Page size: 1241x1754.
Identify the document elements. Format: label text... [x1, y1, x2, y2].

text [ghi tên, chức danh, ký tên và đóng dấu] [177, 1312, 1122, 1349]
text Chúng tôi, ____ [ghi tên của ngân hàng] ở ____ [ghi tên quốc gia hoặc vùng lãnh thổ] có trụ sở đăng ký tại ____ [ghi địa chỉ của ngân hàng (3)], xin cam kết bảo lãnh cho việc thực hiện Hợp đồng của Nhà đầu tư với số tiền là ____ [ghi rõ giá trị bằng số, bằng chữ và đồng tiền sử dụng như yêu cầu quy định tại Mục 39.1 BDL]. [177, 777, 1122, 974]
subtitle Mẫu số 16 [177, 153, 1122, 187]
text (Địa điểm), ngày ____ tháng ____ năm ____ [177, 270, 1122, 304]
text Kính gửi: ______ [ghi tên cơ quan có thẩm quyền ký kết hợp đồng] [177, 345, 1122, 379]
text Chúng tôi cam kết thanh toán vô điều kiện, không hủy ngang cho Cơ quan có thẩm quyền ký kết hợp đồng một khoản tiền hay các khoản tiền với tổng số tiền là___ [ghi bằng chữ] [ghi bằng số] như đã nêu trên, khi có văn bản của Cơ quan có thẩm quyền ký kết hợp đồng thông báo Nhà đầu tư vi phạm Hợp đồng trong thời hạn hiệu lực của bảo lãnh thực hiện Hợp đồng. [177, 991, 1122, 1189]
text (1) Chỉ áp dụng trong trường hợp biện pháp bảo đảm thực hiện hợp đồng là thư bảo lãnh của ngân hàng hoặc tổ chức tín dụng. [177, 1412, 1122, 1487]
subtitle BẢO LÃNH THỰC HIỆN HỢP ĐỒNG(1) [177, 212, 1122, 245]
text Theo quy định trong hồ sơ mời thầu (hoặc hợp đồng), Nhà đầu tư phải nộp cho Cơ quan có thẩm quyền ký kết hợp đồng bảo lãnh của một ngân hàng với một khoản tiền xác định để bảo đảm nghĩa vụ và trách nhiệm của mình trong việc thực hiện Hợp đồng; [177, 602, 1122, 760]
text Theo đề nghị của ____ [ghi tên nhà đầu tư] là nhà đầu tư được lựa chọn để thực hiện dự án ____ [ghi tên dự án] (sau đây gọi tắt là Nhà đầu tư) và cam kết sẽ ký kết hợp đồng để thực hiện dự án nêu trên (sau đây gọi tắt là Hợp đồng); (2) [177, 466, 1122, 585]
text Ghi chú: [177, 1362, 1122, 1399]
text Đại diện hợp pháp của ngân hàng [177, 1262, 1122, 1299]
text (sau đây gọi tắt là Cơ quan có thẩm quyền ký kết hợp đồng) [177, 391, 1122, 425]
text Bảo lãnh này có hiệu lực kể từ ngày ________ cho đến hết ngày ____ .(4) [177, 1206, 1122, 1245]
───
## Problem description
Every line of the listing, first to last, should be retyped exactly.

## Answer box
Page size: 1241x1754.
Identify the document elements. Format: label text... [x1, y1, x2, y2].

text [ghi tên, chức danh, ký tên và đóng dấu] [177, 1312, 1122, 1349]
text Chúng tôi, ____ [ghi tên của ngân hàng] ở ____ [ghi tên quốc gia hoặc vùng lãnh thổ] có trụ sở đăng ký tại ____ [ghi địa chỉ của ngân hàng (3)], xin cam kết bảo lãnh cho việc thực hiện Hợp đồng của Nhà đầu tư với số tiền là ____ [ghi rõ giá trị bằng số, bằng chữ và đồng tiền sử dụng như yêu cầu quy định tại Mục 39.1 BDL]. [177, 777, 1122, 974]
subtitle Mẫu số 16 [177, 153, 1122, 187]
text (Địa điểm), ngày ____ tháng ____ năm ____ [177, 270, 1122, 304]
text Kính gửi: ______ [ghi tên cơ quan có thẩm quyền ký kết hợp đồng] [177, 345, 1122, 379]
text Chúng tôi cam kết thanh toán vô điều kiện, không hủy ngang cho Cơ quan có thẩm quyền ký kết hợp đồng một khoản tiền hay các khoản tiền với tổng số tiền là___ [ghi bằng chữ] [ghi bằng số] như đã nêu trên, khi có văn bản của Cơ quan có thẩm quyền ký kết hợp đồng thông báo Nhà đầu tư vi phạm Hợp đồng trong thời hạn hiệu lực của bảo lãnh thực hiện Hợp đồng. [177, 991, 1122, 1189]
text (1) Chỉ áp dụng trong trường hợp biện pháp bảo đảm thực hiện hợp đồng là thư bảo lãnh của ngân hàng hoặc tổ chức tín dụng. [177, 1412, 1122, 1487]
subtitle BẢO LÃNH THỰC HIỆN HỢP ĐỒNG(1) [177, 212, 1122, 245]
text Theo quy định trong hồ sơ mời thầu (hoặc hợp đồng), Nhà đầu tư phải nộp cho Cơ quan có thẩm quyền ký kết hợp đồng bảo lãnh của một ngân hàng với một khoản tiền xác định để bảo đảm nghĩa vụ và trách nhiệm của mình trong việc thực hiện Hợp đồng; [177, 602, 1122, 760]
text Theo đề nghị của ____ [ghi tên nhà đầu tư] là nhà đầu tư được lựa chọn để thực hiện dự án ____ [ghi tên dự án] (sau đây gọi tắt là Nhà đầu tư) và cam kết sẽ ký kết hợp đồng để thực hiện dự án nêu trên (sau đây gọi tắt là Hợp đồng); (2) [177, 466, 1122, 585]
text Ghi chú: [177, 1362, 1122, 1399]
text Đại diện hợp pháp của ngân hàng [177, 1262, 1122, 1299]
text (sau đây gọi tắt là Cơ quan có thẩm quyền ký kết hợp đồng) [177, 391, 1122, 425]
text Bảo lãnh này có hiệu lực kể từ ngày ________ cho đến hết ngày ____ .(4) [177, 1206, 1122, 1245]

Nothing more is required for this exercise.